Dipl.-Ing. (FH) Jürgen Konrad

Die Betriebssicherheit beim Einsatz der hermetisch dichten Pumpen mit Magnetkupplung und damit die Vermeidung unvorhergesehener Störungen hängt im Wesentlichen vom konstruktiven Aufbau ab. Bild 1 zeigt den prinzipiellen Aufbau einer Magnetkupplung. Das Fördermedium wird durch den Spalttopf hermetisch gegen die Atmosphäre abgedichtet, d. h. es ist keine Wellendurchführung nach außen vorhanden. Die erforderliche Antriebsleistung wird vom Motor, durch die magnetischen Kraftlinien, über die Außenmagnete auf die innere Magnetkupplung und damit auf das Laufrad übertragen. Die inneren und äußeren Magnete sind durch Feldlinien kraftschlüssig verbunden und laufen synchron zueinander. Es ist kein Schlupf vorhanden, die Motordrehzahl entspricht der Kupplungsdrehzahl.
Dadurch, dass die magnetischen Feldlinien den üblicherweise metallischen Spalttopf schneiden, entstehen durch die elektrische Leitfähigkeit des Materials Wirbelstromverluste, die sich in Wärme umsetzen und zu einem Anstieg der Temperatur des Fördermediums führen. Diese Temperaturerhöhung muss durch einen geführten Zirkulationsstrom abgeführt werden und ist besonders dann kritisch, wenn Medien nahe dem Siedepunkt gefördert werden sollen und es zu einer Verdampfung im Spalttopfraum kommen kann. Dies hat den Abriss des Zirkulationsstromes zur Folge. Es kommt zum Trockenlauf, der, wenn keine Spalttopftemperaturüberwachung vorgesehen ist, innerhalb weniger Minuten eine Temperaturerhöhung von mehr als 300 °C bewirkt und zur Entmagnetisierung der Dauermagnete sowie zum Totalschaden der Gleitlagerung führt, da der Achsschubausgleich nicht mehr gewährleistet ist.
Nicht leitfähige Werkstoffe
Um die Wirbelströme zu vermeiden, sollte der Spalttopfwerkstoff am besten gar keine elektrische Leitfähigkeit besitzen. Dies ist bei den bisher technisch umgesetzten Kunststoff- und Keramikspalttöpfen der Fall. Der Nachteil dieser Konstruktionen liegt in dem großen Abstand zwischen Innen- und Außenmagnet, der aufgrund der Materialstärke entweder aus fertigungstechnischen Gründen – wegen des mehrlagigen Aufbaus des Kunststoffes – oder aus betriebstechnischen Gründen – wegen der bisher notwendig geglaubten Druckfestigkeit des zylindrischen Teils der Keramik – erforderlich ist bzw. war. Das übertragbare Drehmoment ist stark abhängig vom Luftspalt zwischen Innen- und Außenmagnet bzw. vom Verhältnis Luftspalt zum Durchmesser des Innenmagnetes. Zu berücksichtigen sind weiterhin die Reibungsverluste zwischen Spalttopf und Innenmagnet. Je geringer der Spalt, desto höher die Verluste. Die konstruktive Ideallösung wäre ein wahlweiser Einbau eines verlustfreien Keramikspalttopfes oder eines metallischen Spalttopfes, abhängig von den Einsatzbedingungen, unter Beibehaltung der Innen- und Außenmagnete sowie der umliegenden Gehäuseteile.

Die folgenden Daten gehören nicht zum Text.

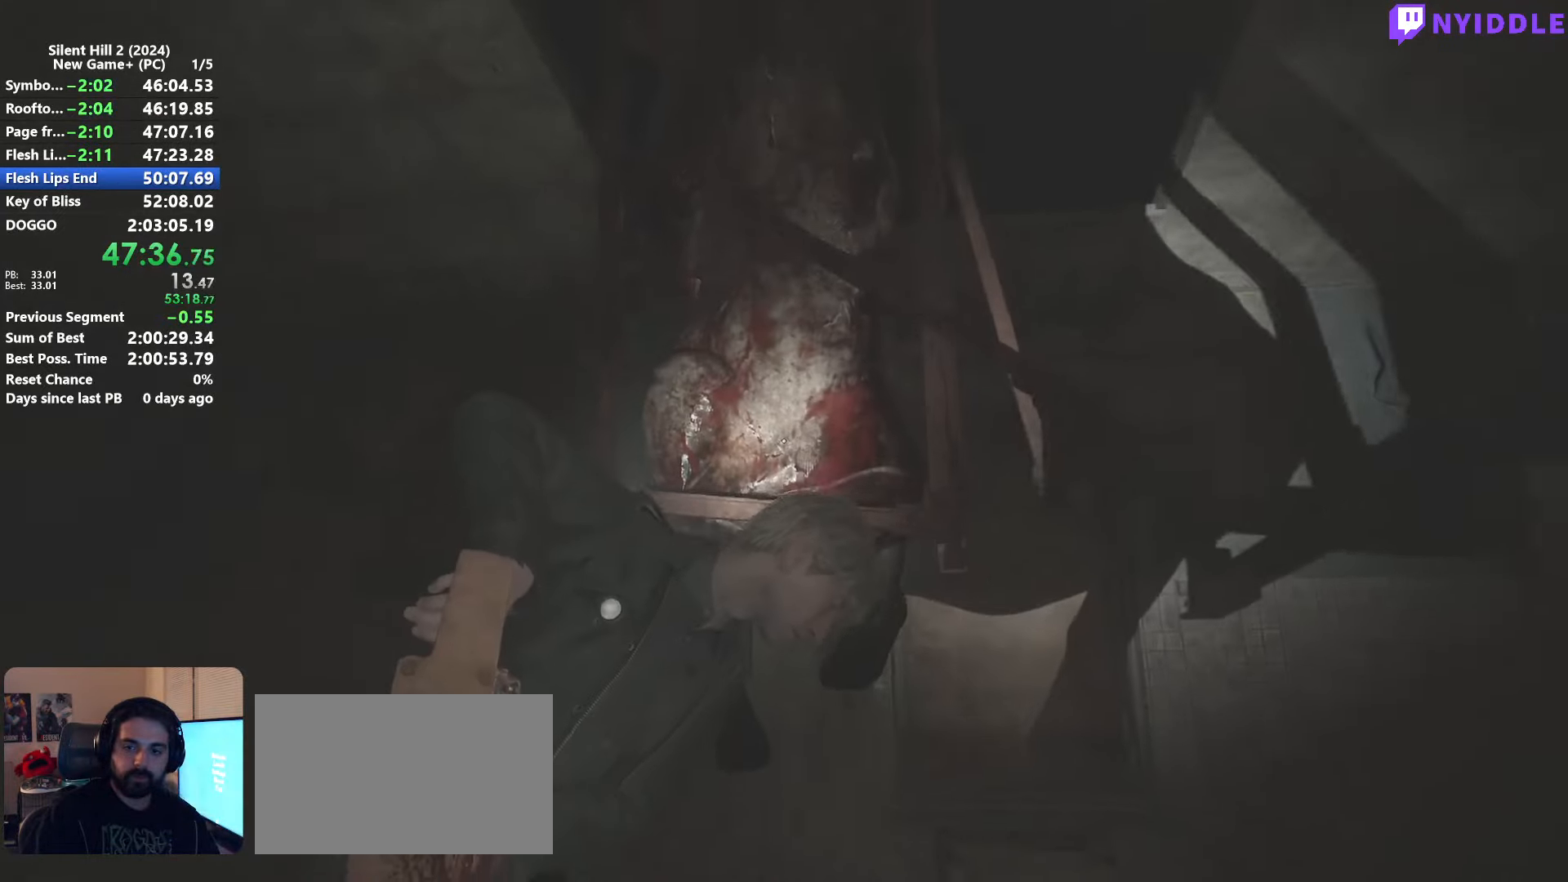
{"keys": [], "mouse": ["left"], "events": [[100, "mouse_left", "down"], [200, "mouse_left", "up"], [284, "mouse_left", "down"], [384, "mouse_left", "up"], [484, "mouse_left", "down"]]}
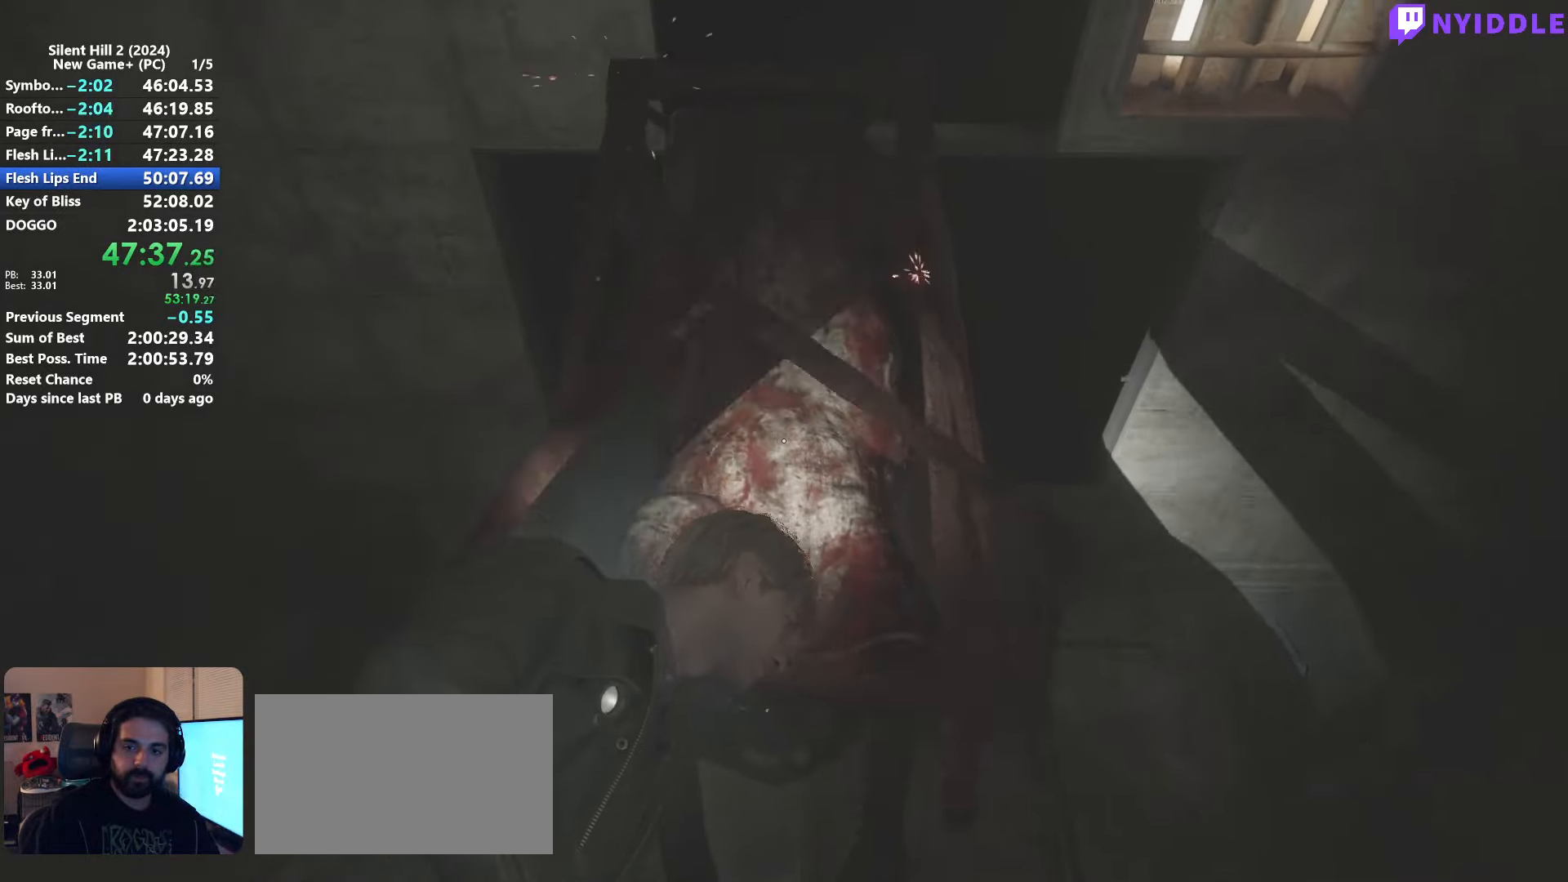
{"keys": [], "mouse": ["left"], "events": [[67, "mouse_left", "up"], [167, "mouse_left", "down"], [250, "mouse_left", "up"], [350, "mouse_left", "down"], [400, "mouse_left", "up"], [500, "mouse_left", "down"]]}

Weiterentwickelte Konstruktion
Die Firmen Dickow und Friatec, beide mittlerweile marktführend in der Anwendung und Herstellung keramischer Spalttöpfe für Kreiselpumpen, haben gemeinsam die bestehende Konstruktion so überarbeitet, dass ein problemloser Austausch beider Werkstoffvarianten möglich ist. Als Werkstoff wird ein mit MgO teilstabilisierter Zirkoniumdioxid (ZrO2), umgangssprachlich Zirkonoxid, aus der Gruppe der Oxidkeramiken eingesetzt. Für ZrO2 spricht seine hohe Bruchzähigkeit, Verschleißfestigkeit und Korrosionsbeständigkeit, die niedrige Wärmeleitfähigkeit und gute Temperaturwechselbeständigkeit, die dem Gusseisen ähnliche Wärmedehnung und das stahlähnliche E-Modul.
Mithilfe einer numerischen Beanspruchungsermittlung an verschiedenen Kons-truktionsvarianten unter vorgegebener Last- und Randbedingungen konnten die idealen Abmessungen ermittelt und umgesetzt werden. Dabei stellte sich heraus, dass zwar die Wandstärke des zylindrischen Teils des Spalttopfes in die maximale Druckbelastung mit einfließt, aber nicht ausschlaggebend ist. Viel wichtiger sind die konstruktiven Ausführungen der Übergänge zum Klöpperboden und Flanschansatz (Bild 2). Eine praktische Überprüfung der rechnerisch ermittelten Daten wurde durch eine Druckprüfung mit und ohne Temperatureinfluss von Raumtemperatur bis 250 °C und durch Beaufschlagung unterschiedlich hoher Druckstöße durchgeführt. Der Bestdruck lag bei allen Versuchen oberhalb von 40 bar.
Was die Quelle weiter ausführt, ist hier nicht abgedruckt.